1.  Define the characteristics of those RI wishes to attract into membership.  Who is going to pay for the services RI has to offer and how many potential buyers exist?  What is a realistic expectation of how many who qualify will actually become members?  How many will remain Rotarians and for how long?
2.  Have a brief but well defined mission statement. A brief mission statement should define why RI exists.  It should succinctly describe RI's core supporters, and the value proposition that will attract them to Rotary.
3.  Overcome poor management.  Instead of understanding what its supporters are saying, leaders often lose trust and start trying to micro-manage.  They do not react to what is actually happening because they do not know why it is happening. They usually rely on excuses instead of reasons, and often believe that they know what their supporters want and need better than their supporters.

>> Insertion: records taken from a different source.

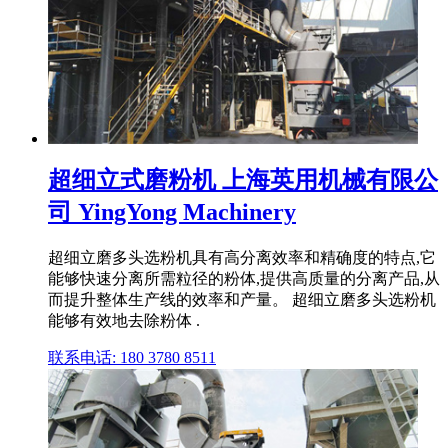
超细立式磨粉机 上海英用机械有限公
司 YingYong Machinery
超细立磨多头选粉机具有高分离效率和精确度的特点,它
能够快速分离所需粒径的粉体,提供高质量的分离产品,从
而提升整体生产线的效率和产量。 超细立磨多头选粉机
能够有效地去除粉体 .
联系电话: 180 3780 8511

4.  Learn from failure.  Learning from failure is difficult because very few former or present leaders want to actually admit that their past, or present, actions did not or are not working.  In doing so, they are not learning the whys of what happened or is happening, therefore they cannot effectively react.

Few places are less forgiving to organizations than competitive, ever-changing social atmospheres.  RI was quite successful adjusting to such conditions between 1905 and 1995. Since then,overall membership has stagnated, primarily due to declining membership in some legacy regions. So what happened and why did it happen?  Does RI have any idea where it is going from here or how it is are going to get there?